Copy the entries from the line with "order: Passeriformes" through the end of the entries, changing "common name" to "vernacular name" and leaving every other word unchanged.

=== Material provided ===

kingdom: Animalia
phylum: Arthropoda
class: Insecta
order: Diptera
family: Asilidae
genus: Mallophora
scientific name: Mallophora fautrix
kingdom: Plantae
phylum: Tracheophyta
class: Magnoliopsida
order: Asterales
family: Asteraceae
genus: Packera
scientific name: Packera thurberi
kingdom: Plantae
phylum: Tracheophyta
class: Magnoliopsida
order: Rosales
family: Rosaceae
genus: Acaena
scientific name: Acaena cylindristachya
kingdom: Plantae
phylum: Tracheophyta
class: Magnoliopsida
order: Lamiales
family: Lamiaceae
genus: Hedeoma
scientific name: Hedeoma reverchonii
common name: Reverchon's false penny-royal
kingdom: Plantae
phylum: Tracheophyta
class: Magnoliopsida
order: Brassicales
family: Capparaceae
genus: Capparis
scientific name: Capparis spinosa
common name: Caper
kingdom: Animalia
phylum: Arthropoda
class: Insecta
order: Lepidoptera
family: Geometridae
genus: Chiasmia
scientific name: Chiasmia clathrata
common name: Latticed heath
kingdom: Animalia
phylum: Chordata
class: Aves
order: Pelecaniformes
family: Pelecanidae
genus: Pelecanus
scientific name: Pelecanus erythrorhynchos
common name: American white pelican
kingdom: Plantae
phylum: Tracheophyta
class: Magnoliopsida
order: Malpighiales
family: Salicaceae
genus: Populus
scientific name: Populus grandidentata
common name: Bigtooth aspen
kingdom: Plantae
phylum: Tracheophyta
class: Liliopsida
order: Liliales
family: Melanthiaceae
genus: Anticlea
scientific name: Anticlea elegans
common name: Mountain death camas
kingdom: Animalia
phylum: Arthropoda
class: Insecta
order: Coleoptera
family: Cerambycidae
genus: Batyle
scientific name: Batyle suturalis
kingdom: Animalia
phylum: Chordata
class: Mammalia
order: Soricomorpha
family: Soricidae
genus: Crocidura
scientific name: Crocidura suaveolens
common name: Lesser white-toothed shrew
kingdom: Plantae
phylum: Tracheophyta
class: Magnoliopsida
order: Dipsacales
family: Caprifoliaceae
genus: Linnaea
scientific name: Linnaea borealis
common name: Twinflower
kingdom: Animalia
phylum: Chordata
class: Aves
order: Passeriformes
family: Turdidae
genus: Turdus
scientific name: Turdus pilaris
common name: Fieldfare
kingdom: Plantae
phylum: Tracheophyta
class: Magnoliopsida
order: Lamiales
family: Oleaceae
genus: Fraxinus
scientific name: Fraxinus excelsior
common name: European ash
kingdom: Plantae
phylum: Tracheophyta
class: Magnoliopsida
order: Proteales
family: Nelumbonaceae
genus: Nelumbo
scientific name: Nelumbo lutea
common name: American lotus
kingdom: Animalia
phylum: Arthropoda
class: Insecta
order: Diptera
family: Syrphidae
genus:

===

• [Response]
order: Passeriformes
family: Turdidae
genus: Turdus
scientific name: Turdus pilaris
vernacular name: Fieldfare
kingdom: Plantae
phylum: Tracheophyta
class: Magnoliopsida
order: Lamiales
family: Oleaceae
genus: Fraxinus
scientific name: Fraxinus excelsior
vernacular name: European ash
kingdom: Plantae
phylum: Tracheophyta
class: Magnoliopsida
order: Proteales
family: Nelumbonaceae
genus: Nelumbo
scientific name: Nelumbo lutea
vernacular name: American lotus
kingdom: Animalia
phylum: Arthropoda
class: Insecta
order: Diptera
family: Syrphidae
genus:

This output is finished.